Performing Optical Character Recognition on PDF's from ColdFusion using a Java or .NET Library?
-
20-08-2019 - |
Question
I am looking to take a PDF and extract any text from it. I then want to make it available using ColdFusion's available Verity search to search the contents.
Are there any libraries out there that do this quite well already? I am including Java or .NET (Java prefered) libraries in the scope since they can be called from CF.
Any insights or experiences would be greatly appreciated... thanks!

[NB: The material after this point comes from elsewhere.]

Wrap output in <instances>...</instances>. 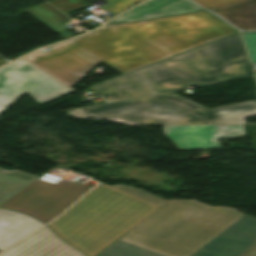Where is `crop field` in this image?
I'll return each mask as SVG.
<instances>
[{"label": "crop field", "instance_id": "e52e79f7", "mask_svg": "<svg viewBox=\"0 0 256 256\" xmlns=\"http://www.w3.org/2000/svg\"><path fill=\"white\" fill-rule=\"evenodd\" d=\"M90 187L62 179L56 185L35 181L1 207L32 215L43 222L58 216Z\"/></svg>", "mask_w": 256, "mask_h": 256}, {"label": "crop field", "instance_id": "214f88e0", "mask_svg": "<svg viewBox=\"0 0 256 256\" xmlns=\"http://www.w3.org/2000/svg\"><path fill=\"white\" fill-rule=\"evenodd\" d=\"M49 2L66 14L90 6V4L84 0H52Z\"/></svg>", "mask_w": 256, "mask_h": 256}, {"label": "crop field", "instance_id": "bc2a9ffb", "mask_svg": "<svg viewBox=\"0 0 256 256\" xmlns=\"http://www.w3.org/2000/svg\"><path fill=\"white\" fill-rule=\"evenodd\" d=\"M98 256H163L117 240Z\"/></svg>", "mask_w": 256, "mask_h": 256}, {"label": "crop field", "instance_id": "d9b57169", "mask_svg": "<svg viewBox=\"0 0 256 256\" xmlns=\"http://www.w3.org/2000/svg\"><path fill=\"white\" fill-rule=\"evenodd\" d=\"M211 11L241 30H256V0H244Z\"/></svg>", "mask_w": 256, "mask_h": 256}, {"label": "crop field", "instance_id": "cbeb9de0", "mask_svg": "<svg viewBox=\"0 0 256 256\" xmlns=\"http://www.w3.org/2000/svg\"><path fill=\"white\" fill-rule=\"evenodd\" d=\"M43 225L25 214L0 208V251Z\"/></svg>", "mask_w": 256, "mask_h": 256}, {"label": "crop field", "instance_id": "f4fd0767", "mask_svg": "<svg viewBox=\"0 0 256 256\" xmlns=\"http://www.w3.org/2000/svg\"><path fill=\"white\" fill-rule=\"evenodd\" d=\"M124 25L173 55L236 32L205 11Z\"/></svg>", "mask_w": 256, "mask_h": 256}, {"label": "crop field", "instance_id": "733c2abd", "mask_svg": "<svg viewBox=\"0 0 256 256\" xmlns=\"http://www.w3.org/2000/svg\"><path fill=\"white\" fill-rule=\"evenodd\" d=\"M38 178L17 170L8 171L0 168V205Z\"/></svg>", "mask_w": 256, "mask_h": 256}, {"label": "crop field", "instance_id": "34b2d1b8", "mask_svg": "<svg viewBox=\"0 0 256 256\" xmlns=\"http://www.w3.org/2000/svg\"><path fill=\"white\" fill-rule=\"evenodd\" d=\"M242 215L192 200L168 201L119 240L166 256H189Z\"/></svg>", "mask_w": 256, "mask_h": 256}, {"label": "crop field", "instance_id": "412701ff", "mask_svg": "<svg viewBox=\"0 0 256 256\" xmlns=\"http://www.w3.org/2000/svg\"><path fill=\"white\" fill-rule=\"evenodd\" d=\"M134 72L156 93L253 77L238 33Z\"/></svg>", "mask_w": 256, "mask_h": 256}, {"label": "crop field", "instance_id": "8a807250", "mask_svg": "<svg viewBox=\"0 0 256 256\" xmlns=\"http://www.w3.org/2000/svg\"><path fill=\"white\" fill-rule=\"evenodd\" d=\"M37 51L24 58L72 87L100 61L124 74L172 56L122 24Z\"/></svg>", "mask_w": 256, "mask_h": 256}, {"label": "crop field", "instance_id": "92a150f3", "mask_svg": "<svg viewBox=\"0 0 256 256\" xmlns=\"http://www.w3.org/2000/svg\"><path fill=\"white\" fill-rule=\"evenodd\" d=\"M112 187L118 188V189H120V190H122L124 192H127V193H129V194H131L133 196H136V197L141 198V199H143L145 201L153 203V204H155V205H157L159 207L161 205H163L165 202H167V201H165V200H163V199H161L159 197L152 196V195H150V194H148V193H146V192H144V191H142L140 189H132V188L124 187L122 185L112 186Z\"/></svg>", "mask_w": 256, "mask_h": 256}, {"label": "crop field", "instance_id": "dafd665d", "mask_svg": "<svg viewBox=\"0 0 256 256\" xmlns=\"http://www.w3.org/2000/svg\"><path fill=\"white\" fill-rule=\"evenodd\" d=\"M108 4L101 7V9L109 13H117L122 11L139 0H106Z\"/></svg>", "mask_w": 256, "mask_h": 256}, {"label": "crop field", "instance_id": "dd49c442", "mask_svg": "<svg viewBox=\"0 0 256 256\" xmlns=\"http://www.w3.org/2000/svg\"><path fill=\"white\" fill-rule=\"evenodd\" d=\"M72 117L109 120L119 118L126 125L212 124L171 105L156 95L83 107L66 111Z\"/></svg>", "mask_w": 256, "mask_h": 256}, {"label": "crop field", "instance_id": "22f410ed", "mask_svg": "<svg viewBox=\"0 0 256 256\" xmlns=\"http://www.w3.org/2000/svg\"><path fill=\"white\" fill-rule=\"evenodd\" d=\"M200 9V7L189 0H149L118 16L112 21L134 22L160 16L176 15L178 13Z\"/></svg>", "mask_w": 256, "mask_h": 256}, {"label": "crop field", "instance_id": "4a817a6b", "mask_svg": "<svg viewBox=\"0 0 256 256\" xmlns=\"http://www.w3.org/2000/svg\"><path fill=\"white\" fill-rule=\"evenodd\" d=\"M25 10L63 37L67 38L73 36L67 31L68 29L64 27L69 24L67 22L70 21V19L48 4L44 3Z\"/></svg>", "mask_w": 256, "mask_h": 256}, {"label": "crop field", "instance_id": "4177f3b9", "mask_svg": "<svg viewBox=\"0 0 256 256\" xmlns=\"http://www.w3.org/2000/svg\"><path fill=\"white\" fill-rule=\"evenodd\" d=\"M62 178L67 179V180L72 181V182H74L76 179H78V177L71 176V175H68V174H66ZM62 178L45 174L39 180H43V181H47V182L56 184Z\"/></svg>", "mask_w": 256, "mask_h": 256}, {"label": "crop field", "instance_id": "730fd06b", "mask_svg": "<svg viewBox=\"0 0 256 256\" xmlns=\"http://www.w3.org/2000/svg\"><path fill=\"white\" fill-rule=\"evenodd\" d=\"M164 134L175 143L179 150H185L178 133L164 132Z\"/></svg>", "mask_w": 256, "mask_h": 256}, {"label": "crop field", "instance_id": "eef30255", "mask_svg": "<svg viewBox=\"0 0 256 256\" xmlns=\"http://www.w3.org/2000/svg\"><path fill=\"white\" fill-rule=\"evenodd\" d=\"M246 256H256V244L253 246V248L248 252Z\"/></svg>", "mask_w": 256, "mask_h": 256}, {"label": "crop field", "instance_id": "3316defc", "mask_svg": "<svg viewBox=\"0 0 256 256\" xmlns=\"http://www.w3.org/2000/svg\"><path fill=\"white\" fill-rule=\"evenodd\" d=\"M65 254L84 256L46 226L4 251L0 256H65Z\"/></svg>", "mask_w": 256, "mask_h": 256}, {"label": "crop field", "instance_id": "d1516ede", "mask_svg": "<svg viewBox=\"0 0 256 256\" xmlns=\"http://www.w3.org/2000/svg\"><path fill=\"white\" fill-rule=\"evenodd\" d=\"M163 129L179 132L186 150L220 147L216 137H244L243 125L163 127Z\"/></svg>", "mask_w": 256, "mask_h": 256}, {"label": "crop field", "instance_id": "a9b5d70f", "mask_svg": "<svg viewBox=\"0 0 256 256\" xmlns=\"http://www.w3.org/2000/svg\"><path fill=\"white\" fill-rule=\"evenodd\" d=\"M193 1H195L197 4H199L204 8L211 9L217 6L233 3L240 0H193Z\"/></svg>", "mask_w": 256, "mask_h": 256}, {"label": "crop field", "instance_id": "5a996713", "mask_svg": "<svg viewBox=\"0 0 256 256\" xmlns=\"http://www.w3.org/2000/svg\"><path fill=\"white\" fill-rule=\"evenodd\" d=\"M256 243V219L243 216L192 256H245Z\"/></svg>", "mask_w": 256, "mask_h": 256}, {"label": "crop field", "instance_id": "ac0d7876", "mask_svg": "<svg viewBox=\"0 0 256 256\" xmlns=\"http://www.w3.org/2000/svg\"><path fill=\"white\" fill-rule=\"evenodd\" d=\"M158 208L100 183L49 225L65 241L94 256Z\"/></svg>", "mask_w": 256, "mask_h": 256}, {"label": "crop field", "instance_id": "d8731c3e", "mask_svg": "<svg viewBox=\"0 0 256 256\" xmlns=\"http://www.w3.org/2000/svg\"><path fill=\"white\" fill-rule=\"evenodd\" d=\"M70 92L23 59L0 68V113L24 93L42 104Z\"/></svg>", "mask_w": 256, "mask_h": 256}, {"label": "crop field", "instance_id": "5142ce71", "mask_svg": "<svg viewBox=\"0 0 256 256\" xmlns=\"http://www.w3.org/2000/svg\"><path fill=\"white\" fill-rule=\"evenodd\" d=\"M93 88L106 100H118L154 92L150 87L134 77L132 74H124L104 83L93 86Z\"/></svg>", "mask_w": 256, "mask_h": 256}, {"label": "crop field", "instance_id": "ae1a2a85", "mask_svg": "<svg viewBox=\"0 0 256 256\" xmlns=\"http://www.w3.org/2000/svg\"><path fill=\"white\" fill-rule=\"evenodd\" d=\"M5 62V60H3L2 58H0V64Z\"/></svg>", "mask_w": 256, "mask_h": 256}, {"label": "crop field", "instance_id": "28ad6ade", "mask_svg": "<svg viewBox=\"0 0 256 256\" xmlns=\"http://www.w3.org/2000/svg\"><path fill=\"white\" fill-rule=\"evenodd\" d=\"M158 96L214 124L246 123L244 117L256 115V101L206 109L173 93Z\"/></svg>", "mask_w": 256, "mask_h": 256}, {"label": "crop field", "instance_id": "00972430", "mask_svg": "<svg viewBox=\"0 0 256 256\" xmlns=\"http://www.w3.org/2000/svg\"><path fill=\"white\" fill-rule=\"evenodd\" d=\"M251 57V60L256 64V33H242Z\"/></svg>", "mask_w": 256, "mask_h": 256}]
</instances>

Edit: Indexing PDF files works when the text is embedded in the PDF as far as I know with CF. The PDFs I'm having to deal with have the text scanned as an image.
Solution
If you have the ability to run your own software (i.e. Dedicated/VPS) then you could investigate using Tesseract OCR with cfexecute
to convert the PDFs to text?
OTHER TIPS
Verity should be able to index PDF files by default:
Ray Camden has an eight-part series on working with PDFs in ColdFusion 8.

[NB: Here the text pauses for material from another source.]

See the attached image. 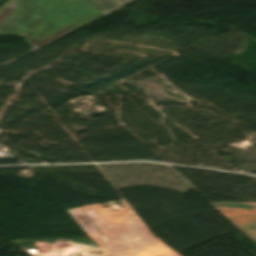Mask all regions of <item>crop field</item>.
Listing matches in <instances>:
<instances>
[{"label": "crop field", "mask_w": 256, "mask_h": 256, "mask_svg": "<svg viewBox=\"0 0 256 256\" xmlns=\"http://www.w3.org/2000/svg\"><path fill=\"white\" fill-rule=\"evenodd\" d=\"M124 209L110 211L93 204L69 209V213L100 247L112 256H178L151 236L122 200Z\"/></svg>", "instance_id": "8a807250"}, {"label": "crop field", "mask_w": 256, "mask_h": 256, "mask_svg": "<svg viewBox=\"0 0 256 256\" xmlns=\"http://www.w3.org/2000/svg\"><path fill=\"white\" fill-rule=\"evenodd\" d=\"M87 16L102 14L87 0H58L28 31L38 42Z\"/></svg>", "instance_id": "ac0d7876"}, {"label": "crop field", "mask_w": 256, "mask_h": 256, "mask_svg": "<svg viewBox=\"0 0 256 256\" xmlns=\"http://www.w3.org/2000/svg\"><path fill=\"white\" fill-rule=\"evenodd\" d=\"M21 5L0 24V34L24 36L25 32L46 12L29 0H13ZM17 4L5 12L9 13Z\"/></svg>", "instance_id": "34b2d1b8"}, {"label": "crop field", "mask_w": 256, "mask_h": 256, "mask_svg": "<svg viewBox=\"0 0 256 256\" xmlns=\"http://www.w3.org/2000/svg\"><path fill=\"white\" fill-rule=\"evenodd\" d=\"M256 243V203H212Z\"/></svg>", "instance_id": "412701ff"}, {"label": "crop field", "mask_w": 256, "mask_h": 256, "mask_svg": "<svg viewBox=\"0 0 256 256\" xmlns=\"http://www.w3.org/2000/svg\"><path fill=\"white\" fill-rule=\"evenodd\" d=\"M103 15H106L134 0H88Z\"/></svg>", "instance_id": "f4fd0767"}]
</instances>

Part 7 of the series covers using DDX to get text out of a PDF.
Not sure this will work with your OCR needs though, but may still be worth looking at.
On a semi related note, I found a very neat post about encoding and reading 2D Matrix barcodes in coldfusion.
http://www.stillnetstudios.com/2007/12/15/2d-barcodes-coldfusion/
This might solve some of my issues in needing to extract encoded information, but I am still after the body of the text.
Regarding tessnet, found a .net version too. http://www.pixel-technology.com/freeware/tessnet2/ If I could natively feed in PDF's instead of TIFFs.. :)